Required task 1. In the Wrest Park text, take the part that opens with the words containing "Wrest had been" and closes with "all the trees.", and swap "breweries" for "shipyards".
Required task 2. Finish out the next part of the text about Wrest Park, starting after its last sentence.

Provided passage.
[Begin]

Wrest Park

Wrest Park, near Silsoe, Bedfordshire
Postcard view from the author's collection
I have been outbid recently on one or two vintage picture postcards depicting Wrest Park, another great estate which once belonged to Lady Desborough's Cowper relatives. Ettie loved Wrest, where she spent much of her childhood with her grandmother Countess Cowper, calling the place "a Paradise for children" (Davenport-Hines, p. 22). Ettie's ancestor the Duke of Kent had created at Wrest one of the grandest eighteenth century gardens in England, 150 acres worth of radiating avenues of trees, "groves of huge ash trees, massive beeches and high elms." There was no end to "the lovely surprises in those huge pleasure-grounds," wrote Ettie, "the little hidden pavilions, secret Lovers' Walks, Chinese temples, obelisks, sudden great still pools of water walled in by tall yew hedges, the long canal encircling all..." (ibid).
Wrest had been held by Lady Desborough's Grey ancestors since the 13th century but was sold in 1917 to John Murray who owned breweries and coal mines in the north-east (Ettie considered him a war-profiteer, ibid, p. 249). Murray subsequently suffered a reversal of fortunes and in 1934 sold Wrest to the Essex Timber Company who ploughed up the park and cut down all the trees.

[End]

Excerpted records.
[Begin]

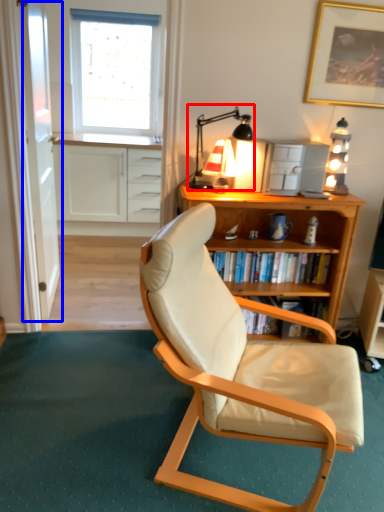
Question: Which of the following is the closest to the observer, table lamp (highlighted by a red box) or glass door (highlighted by a blue box)?

Choices:
 (A) table lamp
 (B) glass door

Answer: (A)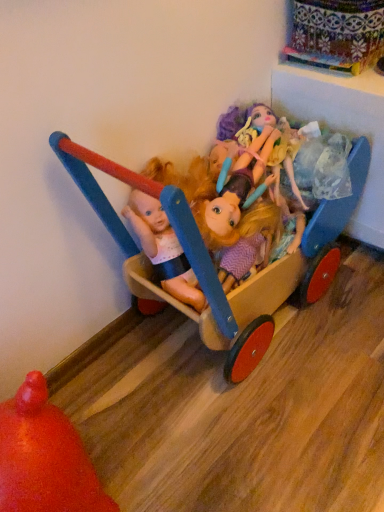
Question: Considering the relative sizes of matte plastic dolls at center and rubberized orange ball at lower left, which is the first toy from left to right, in the image provided, is matte plastic dolls at center taller than rubberized orange ball at lower left, which is the first toy from left to right,?

Choices:
 (A) no
 (B) yes

Answer: (A)

Question: Considering the relative positions of matte plastic dolls at center and rubberized orange ball at lower left, which is the second toy from right to left, in the image provided, is matte plastic dolls at center in front of rubberized orange ball at lower left, which is the second toy from right to left,?

Choices:
 (A) no
 (B) yes

Answer: (A)

Question: From the image's perspective, is matte plastic dolls at center below rubberized orange ball at lower left, which is the second toy from right to left?

Choices:
 (A) yes
 (B) no

Answer: (B)

Question: Considering the relative positions of matte plastic dolls at center and rubberized orange ball at lower left, which is the second toy from right to left, in the image provided, is matte plastic dolls at center to the left of rubberized orange ball at lower left, which is the second toy from right to left, from the viewer's perspective?

Choices:
 (A) yes
 (B) no

Answer: (B)

Question: Is matte plastic dolls at center far from rubberized orange ball at lower left, which is the second toy from right to left?

Choices:
 (A) no
 (B) yes

Answer: (A)

Question: From a real-world perspective, is matte plastic dolls at center physically above rubberized orange ball at lower left, which is the first toy from left to right?

Choices:
 (A) yes
 (B) no

Answer: (A)

Question: Considering the relative sizes of rubberized orange ball at lower left, which is the first toy from left to right, and matte plastic dolls at center in the image provided, is rubberized orange ball at lower left, which is the first toy from left to right, thinner than matte plastic dolls at center?

Choices:
 (A) yes
 (B) no

Answer: (A)

Question: From the image's perspective, is rubberized orange ball at lower left, which is the first toy from left to right, on matte plastic dolls at center?

Choices:
 (A) no
 (B) yes

Answer: (A)

Question: Can you confirm if rubberized orange ball at lower left, which is the second toy from right to left, is smaller than matte plastic dolls at center?

Choices:
 (A) no
 (B) yes

Answer: (A)

Question: Is rubberized orange ball at lower left, which is the first toy from left to right, closer to the viewer compared to matte plastic dolls at center?

Choices:
 (A) no
 (B) yes

Answer: (B)

Question: Does rubberized orange ball at lower left, which is the first toy from left to right, have a greater width compared to matte plastic dolls at center?

Choices:
 (A) no
 (B) yes

Answer: (A)

Question: Is rubberized orange ball at lower left, which is the second toy from right to left, to the right of matte plastic dolls at center from the viewer's perspective?

Choices:
 (A) no
 (B) yes

Answer: (A)

Question: Considering the relative positions of wooden cart at center, which appears as the second toy when viewed from the left, and rubberized orange ball at lower left, which is the second toy from right to left, in the image provided, is wooden cart at center, which appears as the second toy when viewed from the left, in front of rubberized orange ball at lower left, which is the second toy from right to left,?

Choices:
 (A) no
 (B) yes

Answer: (A)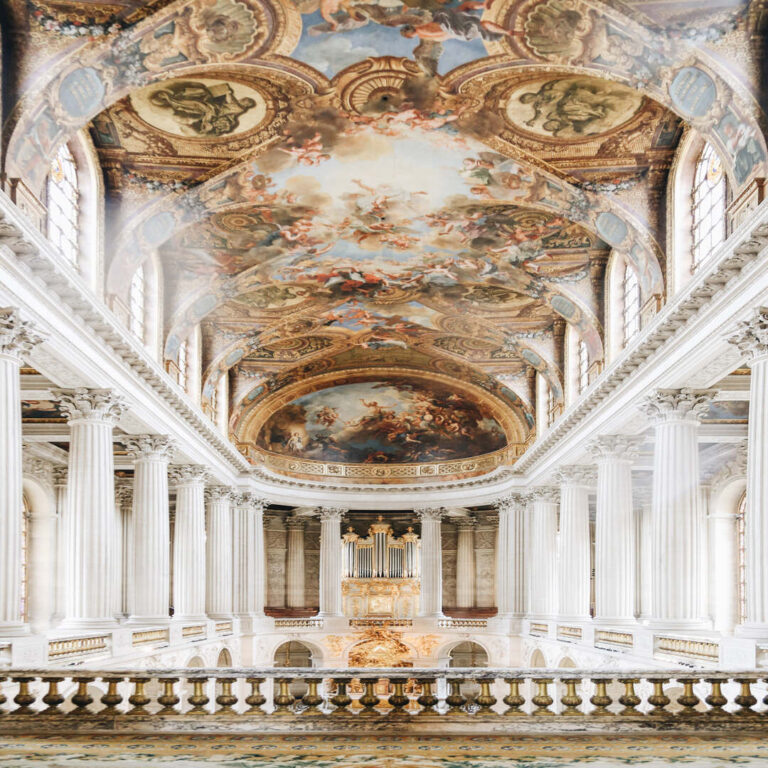
Where is `large dome on ceiling`? large dome on ceiling is located at coordinates (355, 416).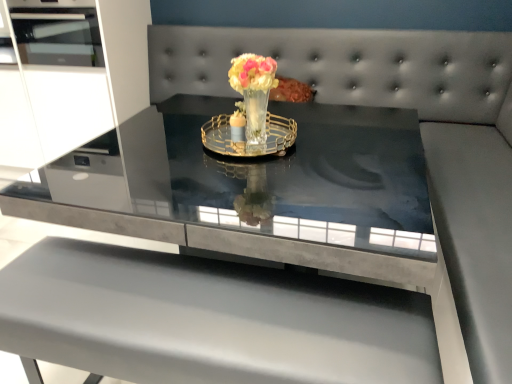
Question: From a real-world perspective, is translucent glass vase at center positioned under matte gray table at center based on gravity?

Choices:
 (A) yes
 (B) no

Answer: (B)

Question: Considering the relative sizes of translucent glass vase at center and matte gray table at center in the image provided, is translucent glass vase at center bigger than matte gray table at center?

Choices:
 (A) yes
 (B) no

Answer: (B)

Question: Is the surface of translucent glass vase at center in direct contact with matte gray table at center?

Choices:
 (A) no
 (B) yes

Answer: (A)

Question: Is translucent glass vase at center to the left of matte gray table at center from the viewer's perspective?

Choices:
 (A) yes
 (B) no

Answer: (B)

Question: Can you confirm if translucent glass vase at center is positioned to the right of matte gray table at center?

Choices:
 (A) yes
 (B) no

Answer: (A)

Question: Is matte gray table at center located within translucent glass vase at center?

Choices:
 (A) no
 (B) yes

Answer: (A)

Question: From the image's perspective, does translucent glass vase at center appear higher than gold metallic tray at center?

Choices:
 (A) yes
 (B) no

Answer: (A)

Question: From the image's perspective, is translucent glass vase at center below gold metallic tray at center?

Choices:
 (A) no
 (B) yes

Answer: (A)

Question: From a real-world perspective, is translucent glass vase at center physically above gold metallic tray at center?

Choices:
 (A) no
 (B) yes

Answer: (B)

Question: Does translucent glass vase at center touch gold metallic tray at center?

Choices:
 (A) yes
 (B) no

Answer: (A)

Question: Is the position of translucent glass vase at center more distant than that of gold metallic tray at center?

Choices:
 (A) yes
 (B) no

Answer: (B)

Question: Can you confirm if translucent glass vase at center is bigger than gold metallic tray at center?

Choices:
 (A) yes
 (B) no

Answer: (A)

Question: Can you confirm if gold metallic tray at center is wider than matte gray table at center?

Choices:
 (A) yes
 (B) no

Answer: (B)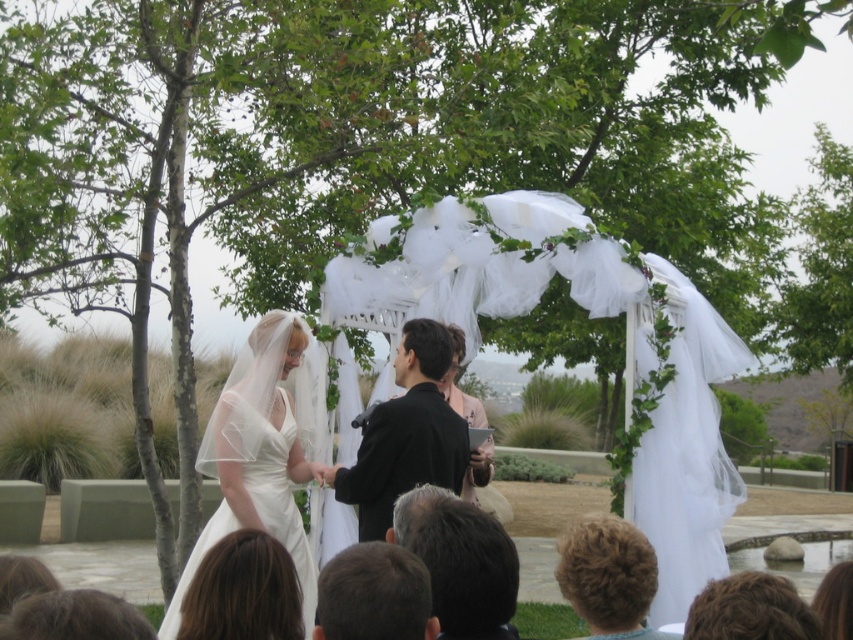
Question: Can you confirm if white satin dress at left is positioned below gray hair at center?

Choices:
 (A) no
 (B) yes

Answer: (A)

Question: Is black smooth suit at center wider than dark brown hair at center?

Choices:
 (A) yes
 (B) no

Answer: (A)

Question: Which point is farther from the camera taking this photo?

Choices:
 (A) (422, 612)
 (B) (306, 340)
 (C) (691, 483)

Answer: (B)

Question: Which of the following is the farthest from the observer?

Choices:
 (A) white satin dress at left
 (B) gray hair at center

Answer: (A)

Question: Which object is the farthest from the black smooth suit at center?

Choices:
 (A) dark brown hair at center
 (B) white tulle canopy at center
 (C) white satin dress at left

Answer: (A)

Question: Is the position of white satin dress at left more distant than that of black smooth suit at center?

Choices:
 (A) yes
 (B) no

Answer: (B)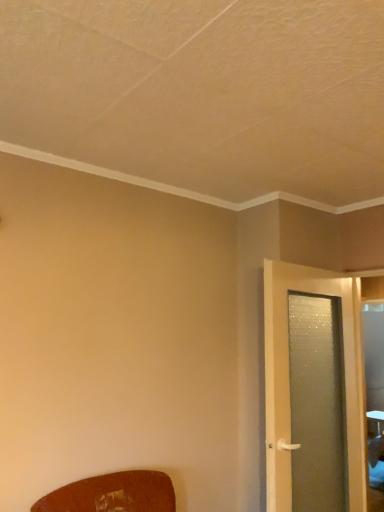
The width and height of the screenshot is (384, 512). What do you see at coordinates (288, 376) in the screenshot?
I see `white frosted glass door at right` at bounding box center [288, 376].

Locate an element on the screen. The width and height of the screenshot is (384, 512). white frosted glass door at right is located at coordinates (288, 376).

Where is `white frosted glass door at right`? white frosted glass door at right is located at coordinates (288, 376).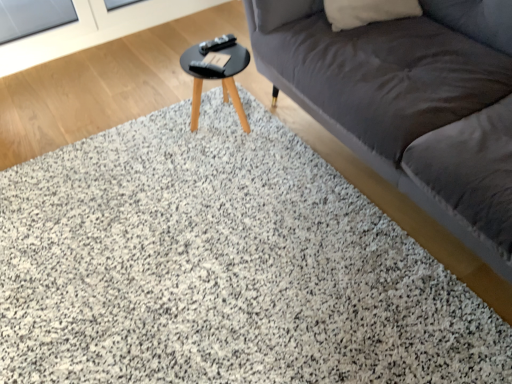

[End]

Exercise answer 1.
Wrest had been held by Lady Desborough's Grey ancestors since the 13th century but was sold in 1917 to John Murray who owned shipyards and coal mines in the north-east (Ettie considered him a war-profiteer, ibid, p. 249). Murray subsequently suffered a reversal of fortunes and in 1934 sold Wrest to the Essex Timber Company who ploughed up the park and cut down all the trees.

Exercise answer 2.
I am told that there are plans to restore the gardens at Wrest; if you know any more specifics of the proposal I would be very interested. Perhaps I was bidding on those rare wooded views of the front gate and gardens against some representative of the restoration project, some researcher who hoped to use these period images to reconstruct the way it all once looked. In which case, I am glad not to have pursued the matter. I'm sure you know I don't like running up prices when there's a good cause at stake, although I must say it is difficult to imagine anyone being able to recapture the beauty of the old growth allees and romantic wooded vistas Lady Desborough so loved as a child.




damn shame.
had they plowed it under for firewood to heat all those rooms, it might be forgiven. might.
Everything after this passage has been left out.